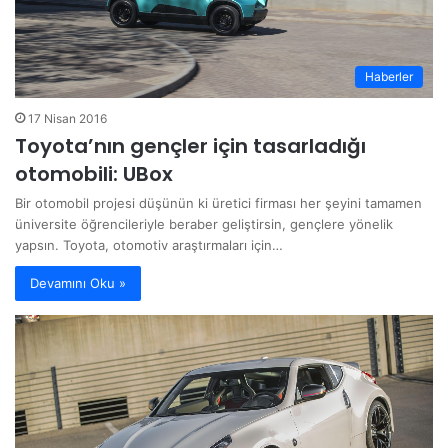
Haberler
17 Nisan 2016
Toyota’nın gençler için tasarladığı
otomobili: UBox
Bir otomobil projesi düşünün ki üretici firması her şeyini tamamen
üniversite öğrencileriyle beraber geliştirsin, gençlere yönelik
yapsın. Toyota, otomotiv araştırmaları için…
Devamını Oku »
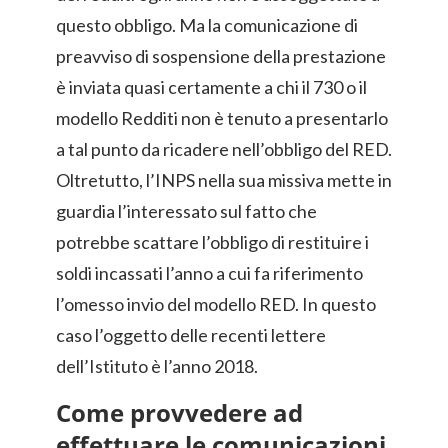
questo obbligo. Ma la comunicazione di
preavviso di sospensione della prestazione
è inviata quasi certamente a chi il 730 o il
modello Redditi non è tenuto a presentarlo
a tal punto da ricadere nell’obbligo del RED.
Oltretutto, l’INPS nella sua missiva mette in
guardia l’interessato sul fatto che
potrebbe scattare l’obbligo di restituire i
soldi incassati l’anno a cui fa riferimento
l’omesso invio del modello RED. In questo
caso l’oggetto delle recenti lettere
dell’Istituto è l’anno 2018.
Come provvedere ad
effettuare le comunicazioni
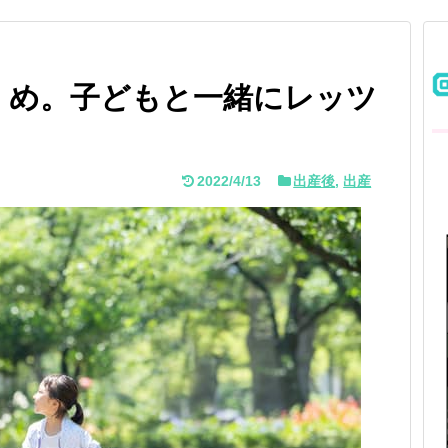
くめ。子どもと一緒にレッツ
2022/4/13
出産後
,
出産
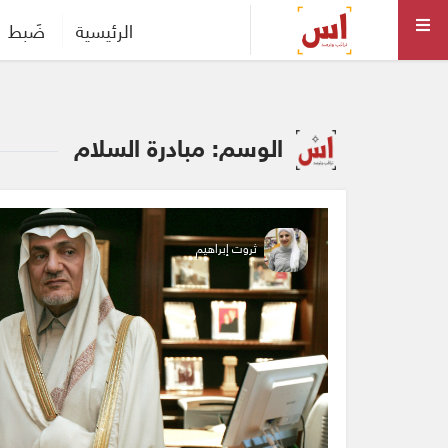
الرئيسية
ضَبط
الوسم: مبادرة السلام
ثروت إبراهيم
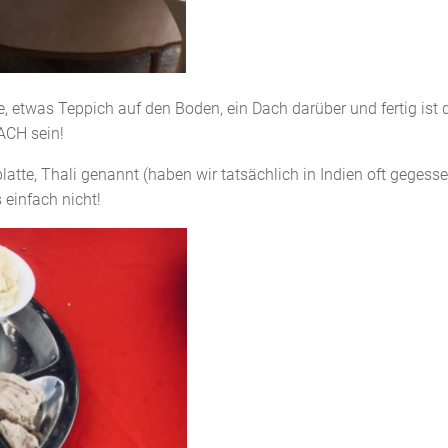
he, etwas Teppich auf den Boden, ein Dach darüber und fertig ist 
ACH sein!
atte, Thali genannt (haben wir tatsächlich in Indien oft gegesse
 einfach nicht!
────────────────
Reproduce the text of all the records above word for word, keeping every line as it appears, and leave out the pictures.

## [COMPLETED EXERCISE]
Haberler
17 Nisan 2016
Toyota’nın gençler için tasarladığı
otomobili: UBox
Bir otomobil projesi düşünün ki üretici firması her şeyini tamamen
üniversite öğrencileriyle beraber geliştirsin, gençlere yönelik
yapsın. Toyota, otomotiv araştırmaları için…
Devamını Oku »
questo obbligo. Ma la comunicazione di
preavviso di sospensione della prestazione
è inviata quasi certamente a chi il 730 o il
modello Redditi non è tenuto a presentarlo
a tal punto da ricadere nell’obbligo del RED.
Oltretutto, l’INPS nella sua missiva mette in
guardia l’interessato sul fatto che
potrebbe scattare l’obbligo di restituire i
soldi incassati l’anno a cui fa riferimento
l’omesso invio del modello RED. In questo
caso l’oggetto delle recenti lettere
dell’Istituto è l’anno 2018.
Come provvedere ad
effettuare le comunicazioni
くめ。子どもと一緒にレッツ
2022/4/13
出産後
,
出産
الرئيسية
ضَبط
الوسم: مبادرة السلام
ثروت إبراهيم
he, etwas Teppich auf den Boden, ein Dach darüber und fertig ist 
ACH sein!
atte, Thali genannt (haben wir tatsächlich in Indien oft gegesse
 einfach nicht!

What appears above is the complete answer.